Selon l’APA, les fabricants automobiles devraient avoir l’obligation formelle de fournir pièces et soutien technique pendant 12 à 15 ans, sans possibilité de s’exclure.
Le ministre de la Justice, Simon Jolin-Barrette, n'a pas l'intention de broncher. Son cabinet nous a confirmé que la réforme ira de l’avant, le 5 octobre, et que l’Office de la protection du consommateur va s’assurer de la conformité des entreprises.
« Il est important pour les consommateurs d’avoir accès à des pièces de rechange pour leur véhicule. Les commerçants et fabricants qui respecteront la garantie auront un avantage compétitif vis-à-vis des autres entreprises », nous a indiqué son cabinet.
Le cri du cœur d’une vendeuse de pièces auto
« Ça arrive chaque jour qu’on doive dire non à l’atelier [au garagiste] pour la disponibilité d’une pièce », déplore Élisabeth Lambert, propriétaire de Pièces d’Auto Joliette.

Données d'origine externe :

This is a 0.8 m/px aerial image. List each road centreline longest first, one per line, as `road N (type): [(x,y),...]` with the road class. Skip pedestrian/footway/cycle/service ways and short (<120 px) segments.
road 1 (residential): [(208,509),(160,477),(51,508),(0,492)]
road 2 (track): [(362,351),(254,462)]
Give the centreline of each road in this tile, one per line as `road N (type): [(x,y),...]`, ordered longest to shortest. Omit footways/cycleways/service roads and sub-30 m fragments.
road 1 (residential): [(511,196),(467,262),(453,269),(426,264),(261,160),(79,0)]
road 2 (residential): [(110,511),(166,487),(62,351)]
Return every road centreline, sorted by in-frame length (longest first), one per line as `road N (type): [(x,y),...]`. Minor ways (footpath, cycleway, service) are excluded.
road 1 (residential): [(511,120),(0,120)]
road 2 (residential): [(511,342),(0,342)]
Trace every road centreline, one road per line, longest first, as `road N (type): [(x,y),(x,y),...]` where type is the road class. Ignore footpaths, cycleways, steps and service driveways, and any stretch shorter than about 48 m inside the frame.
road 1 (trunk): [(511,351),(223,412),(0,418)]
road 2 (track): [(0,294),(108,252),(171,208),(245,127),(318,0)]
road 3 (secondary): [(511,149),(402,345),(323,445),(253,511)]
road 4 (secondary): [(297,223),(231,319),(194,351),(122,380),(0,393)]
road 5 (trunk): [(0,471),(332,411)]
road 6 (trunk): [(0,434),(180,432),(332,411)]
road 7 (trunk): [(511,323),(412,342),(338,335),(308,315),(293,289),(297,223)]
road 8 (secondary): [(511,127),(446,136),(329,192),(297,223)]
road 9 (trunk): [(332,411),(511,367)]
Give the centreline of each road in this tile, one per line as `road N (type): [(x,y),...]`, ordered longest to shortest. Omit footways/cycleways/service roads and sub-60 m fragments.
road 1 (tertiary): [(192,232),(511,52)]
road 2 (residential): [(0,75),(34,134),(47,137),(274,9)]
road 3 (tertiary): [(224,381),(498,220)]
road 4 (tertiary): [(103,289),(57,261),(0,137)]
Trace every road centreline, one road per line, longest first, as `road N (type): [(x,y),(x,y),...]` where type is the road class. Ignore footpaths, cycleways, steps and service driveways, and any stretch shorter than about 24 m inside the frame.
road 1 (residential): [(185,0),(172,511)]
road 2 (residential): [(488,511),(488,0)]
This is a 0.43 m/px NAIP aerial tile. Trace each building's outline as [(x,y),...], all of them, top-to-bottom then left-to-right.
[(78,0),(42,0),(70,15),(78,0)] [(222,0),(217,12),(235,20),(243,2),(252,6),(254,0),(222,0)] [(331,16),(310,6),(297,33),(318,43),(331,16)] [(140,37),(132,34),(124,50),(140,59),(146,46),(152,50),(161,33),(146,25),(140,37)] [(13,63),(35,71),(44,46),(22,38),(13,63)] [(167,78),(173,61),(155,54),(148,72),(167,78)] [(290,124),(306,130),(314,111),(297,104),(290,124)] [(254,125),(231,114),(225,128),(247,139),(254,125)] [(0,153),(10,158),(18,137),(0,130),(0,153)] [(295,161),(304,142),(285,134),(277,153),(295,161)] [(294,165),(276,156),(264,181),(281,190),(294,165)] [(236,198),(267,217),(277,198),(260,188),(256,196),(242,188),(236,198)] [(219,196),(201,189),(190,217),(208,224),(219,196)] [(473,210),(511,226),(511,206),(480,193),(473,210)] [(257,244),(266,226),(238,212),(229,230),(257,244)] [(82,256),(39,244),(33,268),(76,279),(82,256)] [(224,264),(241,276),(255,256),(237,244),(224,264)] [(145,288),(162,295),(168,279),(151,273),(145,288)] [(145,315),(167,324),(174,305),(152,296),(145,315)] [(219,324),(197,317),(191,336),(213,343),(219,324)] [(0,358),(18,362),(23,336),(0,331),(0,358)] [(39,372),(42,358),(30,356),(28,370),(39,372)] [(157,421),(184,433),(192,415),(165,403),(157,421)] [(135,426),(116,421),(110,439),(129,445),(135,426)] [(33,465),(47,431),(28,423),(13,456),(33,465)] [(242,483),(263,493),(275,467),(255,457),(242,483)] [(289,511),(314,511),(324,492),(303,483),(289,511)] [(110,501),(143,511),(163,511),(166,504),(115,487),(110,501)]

Depuis des années, le marché secondaire de l’automobile milite pour une saine concurrence... et l’accès aux données diagnostiques.
Les véhicules modernes sont des ordinateurs sur roues. Même les réparations de base – changement d’huile, plaquettes de frein – nécessitent une connexion aux systèmes informatiques du véhicule. Sans ces données, que des constructeurs refusent parfois de diffuser, les garagistes indépendants ne peuvent pas travailler.
Cette bataille pourrait enfin aboutir le 5 octobre, ou se transformer en recul historique. L’impact sur son commerce serait majeur si les constructeurs s’exemptent.
« Ça change drastiquement les choses, prévient-elle. Ça va avoir un impact sur les coûts pour le client, sur les emplois. »
L’enjeu dépasse son entreprise, car plus de 100 000 Québécois travaillent dans les garages indépendants et les magasins de pièces. L’accès aux réparations en région éloignée, déjà restreint, empirerait si les constructeurs s’exemptent.
« C’est important qu’on puisse faire réparer nos véhicules à l’endroit qu’on le souhaite, insiste la Joliettaine. Sans accès aux données et aux pièces, ce choix disparaît et les consommateurs deviennent captifs des concessionnaires. »

Le nerf de la guerre
George Iny, de l’APA, résume l’enjeu : « Les données diagnostiques, c’est le nerf de la guerre. Sans accès à ces données, les garagistes indépendants ne peuvent tout simplement pas travailler. »
Pour un Volkswagen 2021, explique Jean-François Champagne, de l’AIA, « ça me prend un outil diagnostique pour faire relâcher les sabots, sinon je ne peux pas changer les plaquettes de frein. »
Quand un garagiste indépendant n’a pas accès aux données, le consommateur paie le prix en temps et en argent.
« On doit mettre le véhicule sur une remorque, l’envoyer chez le concessionnaire, faire les diagnostics, le ramener à l’atelier et redonner le véhicule au client », détaille-t-il.
La cabinet du ministre Jolin-Barette a confirmé au Journal de Montréal que les constructeurs automobiles « ne peuvent pas s’exempter quant à la disponibilité des données de l’automobile ».